(Document passage)
>>>>>
HIBBETT REPORTS FIRST QUARTER RESULTS

GAAP Loss Per Share of ($0.92); Adjusted Diluted Earnings Per Share of $0.31
Same Store Sales Decline 19.5%; E-Commerce Sales Increase 110.5%
Strong Balance Sheet Provides Ample Liquidity; Cash Flow Provided by Operations of $3.9 Million

BIRMINGHAM, Ala. (May 26, 2020) - Hibbett Sports, Inc. (Nasdaq/GS: HIBB), an athletic-inspired fashion retailer, today provided financial results for its first quarter ended May 2, 2020, and business updates.

Mike Longo, President and Chief Executive Officer, stated, “I am extremely proud of the Hibbett team. Through their hard work and dedication, we were able to produce strong results during this very challenging retail environment. When COVID-19 struck, we decided to have our customers and team members navigate us through these uncharted waters. In other words, if our customers had essential needs and wanted to shop, and our team was eager to service our loyal customers, then Hibbett would wholeheartedly support them. In conjunction with state and local authorities, we remained open, where prudent, and ran our stores in a way that was both safe for our team members and customers. At the same time, we reinforced our best-in-class digital platform with extra product, marketing, and an emphasis on fulfillment from the distribution centers and the stores, including curbside pick-up. As a result, we gained many first-time customers. Through the hard work of our Hibbett Sports and City Gear stores, the dedication of our distribution center employees and the seven day a week work from our people in the Store Support Center, we accomplished a result that we believe sets us apart from the majority of retail.”
<<<<<
(Tasks to perform)
[a] Write out the part of the Hibbett first-quarter results release that opens with the words containing "GAAP Loss Per" and closes with "and business updates.".
[b] Continue the Hibbett first-quarter results release from where it stops.

(Raw data)
>>>>>
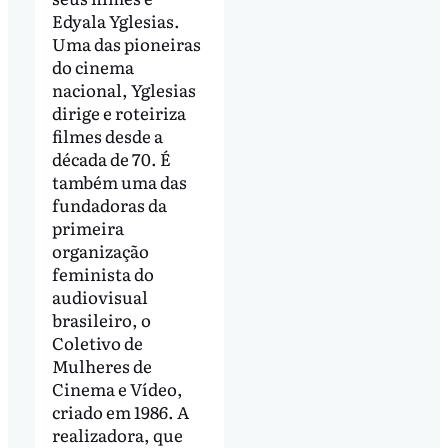
Edyala Yglesias.
Uma das pioneiras
do cinema
nacional, Yglesias
dirige e roteiriza
filmes desde a
década de 70. É
também uma das
fundadoras da
primeira
organização
feminista do
audiovisual
brasileiro, o
Coletivo de
Mulheres de
Cinema e Vídeo,
criado em 1986. A
realizadora, que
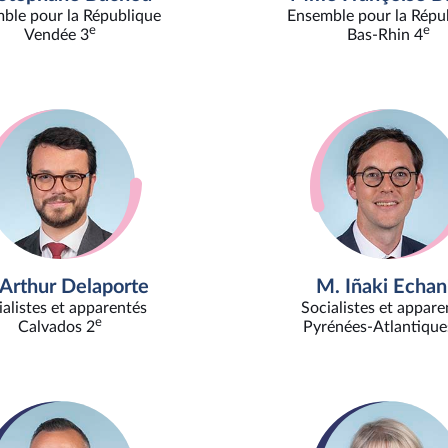
ble pour la République
Ensemble pour la Répu
e
e
Vendée 3
Bas-Rhin 4
Arthur Delaporte
M. Iñaki Echan
ialistes et apparentés
Socialistes et appare
e
Calvados 2
Pyrénées-Atlantique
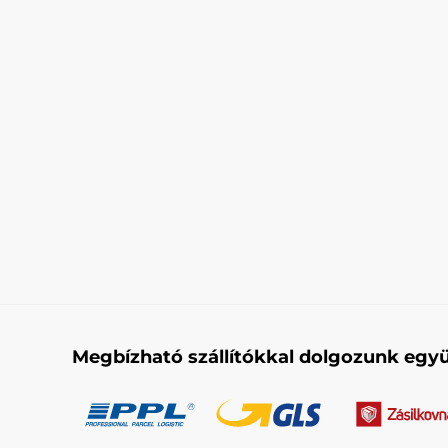
Megbízható szállítókkal dolgozunk együ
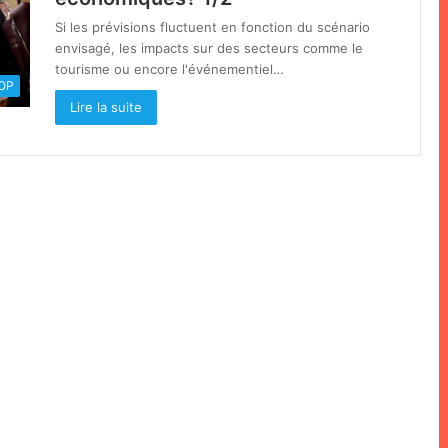
Si les prévisions fluctuent en fonction du scénario
envisagé, les impacts sur des secteurs comme le
tourisme ou encore l'événementiel…
OOP
Lire la suite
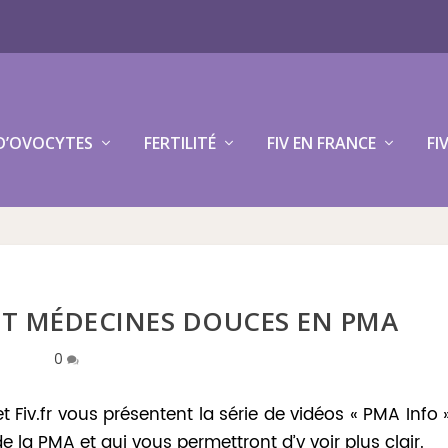
D’OVOCYTES
FERTILITÉ
FIV EN FRANCE
FI
 ET MÉDECINES DOUCES EN PMA
0
 Fiv.fr vous présentent la série de vidéos « PMA Info »
e la PMA et qui vous permettront d’y voir plus clair.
<<<<<
(Answers given)
[a]
GAAP Loss Per Share of ($0.92); Adjusted Diluted Earnings Per Share of $0.31
Same Store Sales Decline 19.5%; E-Commerce Sales Increase 110.5%
Strong Balance Sheet Provides Ample Liquidity; Cash Flow Provided by Operations of $3.9 Million

BIRMINGHAM, Ala. (May 26, 2020) - Hibbett Sports, Inc. (Nasdaq/GS: HIBB), an athletic-inspired fashion retailer, today provided financial results for its first quarter ended May 2, 2020, and business updates.

[b]
Mr. Longo continued, “We have a strong business model, talented employees and a resilient customer base. Our ability to react, adapt and execute successfully in a constantly changing environment further reinforces the opportunities ahead of us. I believe the Company will emerge from this crisis stronger than ever.”

Adapting to the COVID-19 Business Environment

Throughout this challenging time, the Company was able to navigate a rapidly changing retail landscape by leveraging omni-channel and distribution capabilities, having access to and availability of in-demand products, taking decisive action to protect liquidity and demonstrating the ability to reopen stores quickly when circumstances allowed. A few highlights include:
Total comp sales were down less than 20% versus the prior year despite having our store fleet open for approximately 60% of the total available selling days in the quarter.
Digital traffic was up over 80% and conversion increased 26% for the quarter compared to the prior year. Over 40% of online sales in the second half of the quarter were new customers.
Inventory allocation systems and distribution infrastructure ramped up to support increased online demand.
The Merchandise team proactively managed the flow of goods in collaboration with our vendor partners, resulting in a decrease in year-over-year inventory and an inventory balance that remained in line with demand.
Worked with merchandise and non-merchandise vendors to extend terms.



Converted two unsecured, demand lines of credit into a single secured line of credit with a one-year term.
Nearly 700 stores were open to the public at the end of the quarter and over 1,000 are open today. Many reported significant comparable sales increases upon their reopening.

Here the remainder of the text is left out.